Il savait se mettre à l'unisson de toute société, car, d'une part, il ne se faisait pas prier pour trinquer avec le curé ou avec sir James Ovington, squire de la paroisse, et d'autre part, passait sans façon des heures entières avec mes humbles amis de la forge, le champion Harrison, petit Jim et les autres. Il leur contait sur Nelson et ses marins des histoires telles que j'ai vu le champion joindre ses grosses mains, pendant que les yeux du petit Jim pétillaient comme du feu sous la cendre, tandis qu'il prêtait l'oreille.

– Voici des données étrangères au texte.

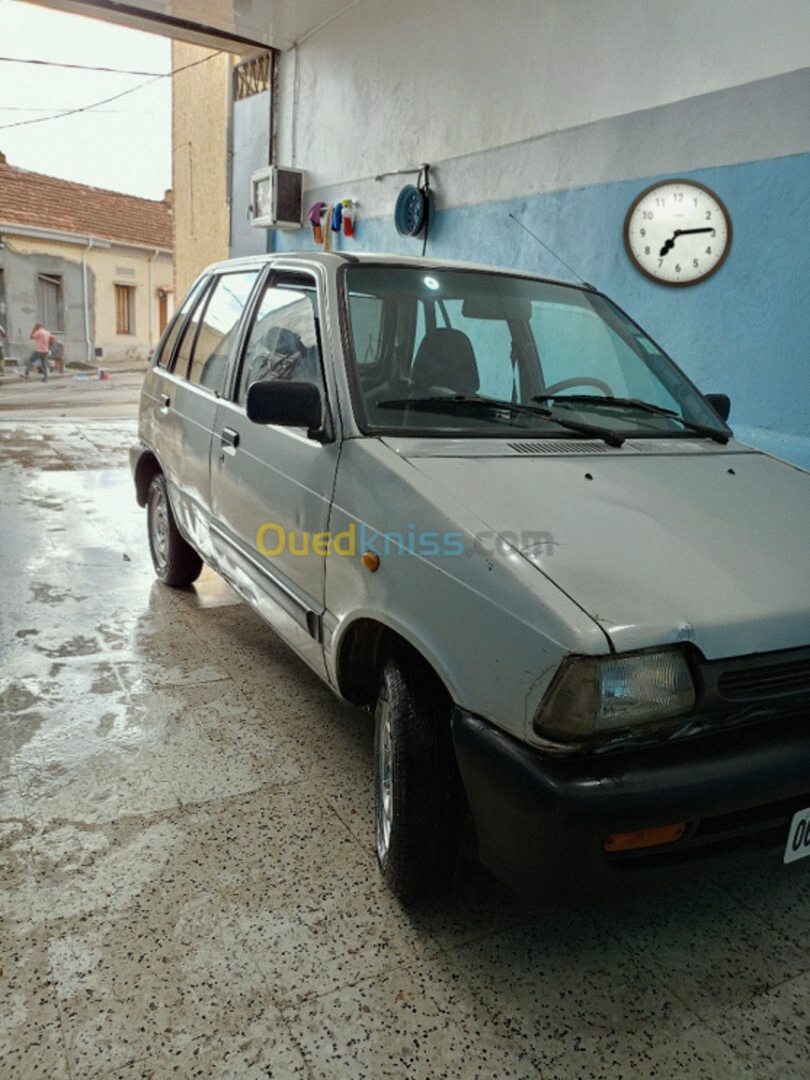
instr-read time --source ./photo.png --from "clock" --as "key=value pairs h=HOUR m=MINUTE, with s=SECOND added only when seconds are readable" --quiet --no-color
h=7 m=14
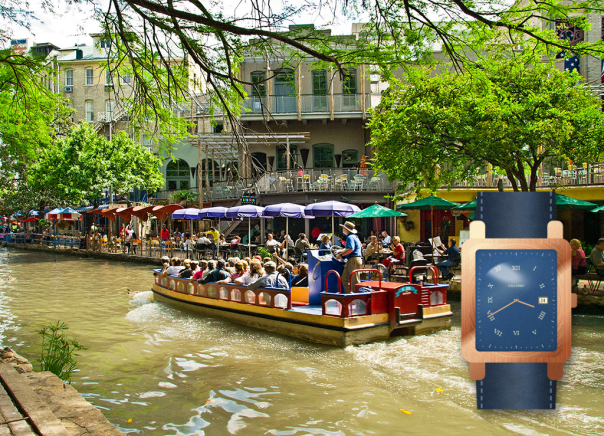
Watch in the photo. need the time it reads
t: 3:40
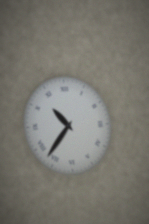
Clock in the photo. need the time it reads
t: 10:37
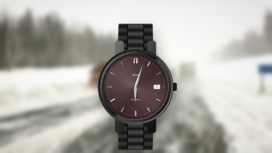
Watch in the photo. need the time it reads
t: 6:03
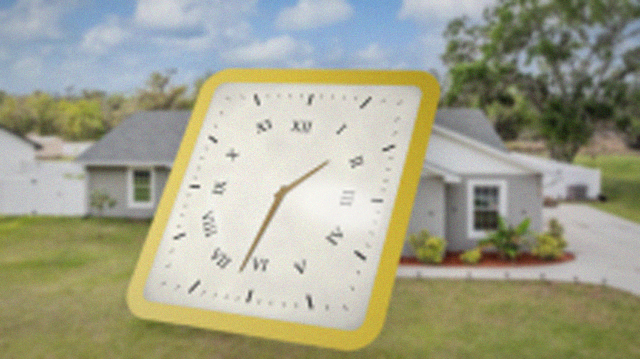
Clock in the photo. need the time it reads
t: 1:32
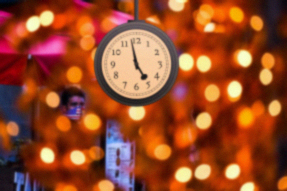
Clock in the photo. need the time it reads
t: 4:58
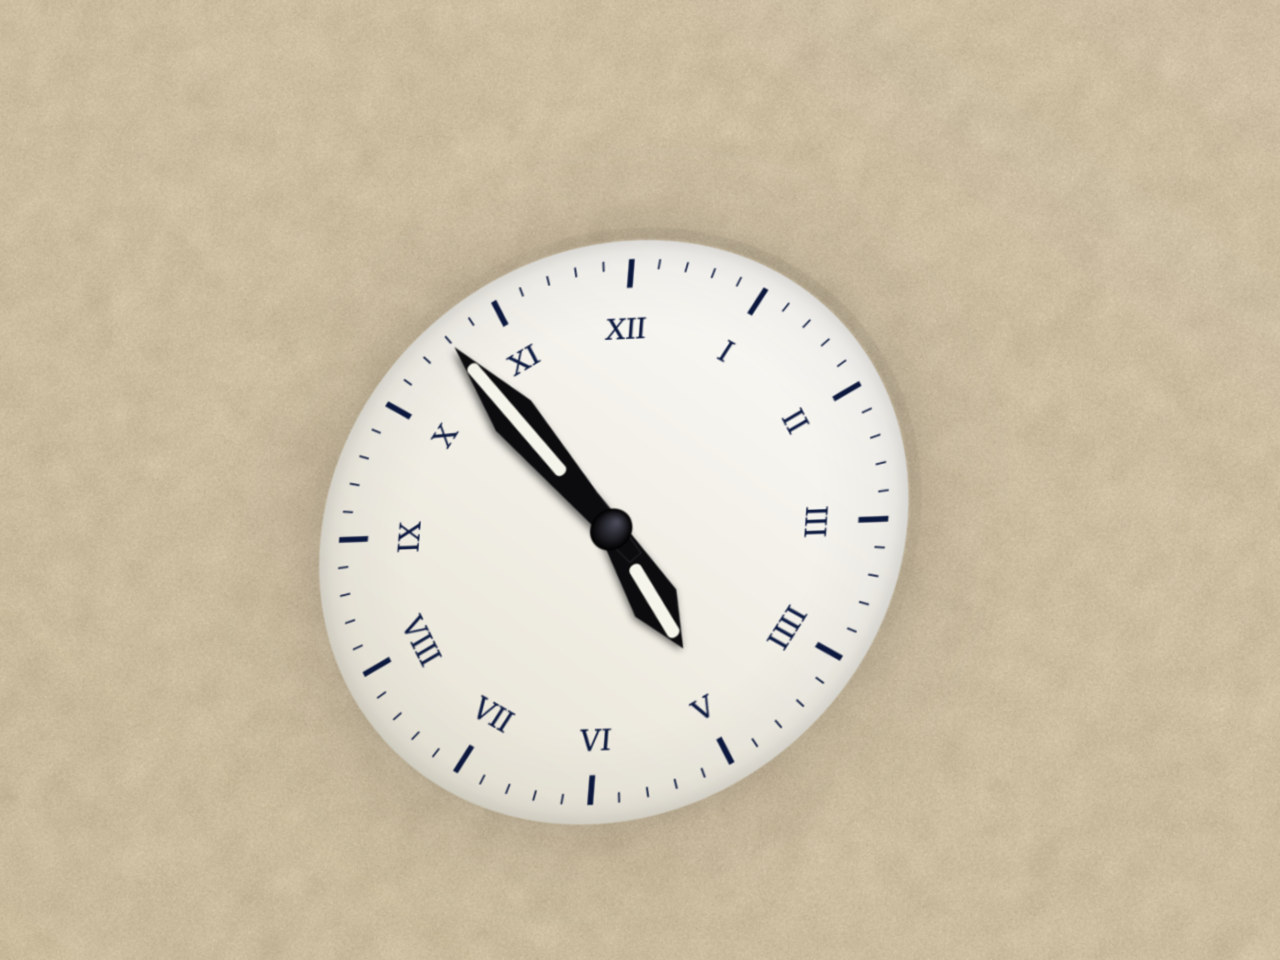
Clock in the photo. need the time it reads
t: 4:53
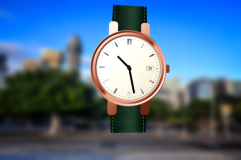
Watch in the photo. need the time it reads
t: 10:28
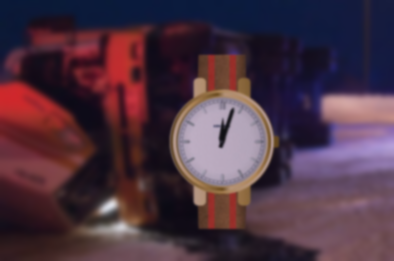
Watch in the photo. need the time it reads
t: 12:03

Mon père avait été mis à la demi-solde, comme la plupart des officiers qui avaient servi pendant la guerre, et il put passer ainsi près de deux ans avec nous.
Je ne me souviens pas qu'il y ait eu le moindre désaccord entre lui et ma mère, excepté une fois.
Le hasard voulut que j'en fusse la cause, et comme il en résulta des événements importants, il faut que je vous raconte comment cela arriva.
Ce fut en somme le point de départ d'une série de faits qui influèrent non seulement sur ma destinée, mais sur celle de personnes bien plus considérables.
Le printemps de 1803 fut fort précoce.
Dès le milieu d'avril, les châtaigniers étaient déjà couverts de feuilles.
Un soir, nous étions tous à prendre le thé, quand nous entendîmes un pas lourd à notre porte.
C'était le facteur qui apportait une lettre pour nous.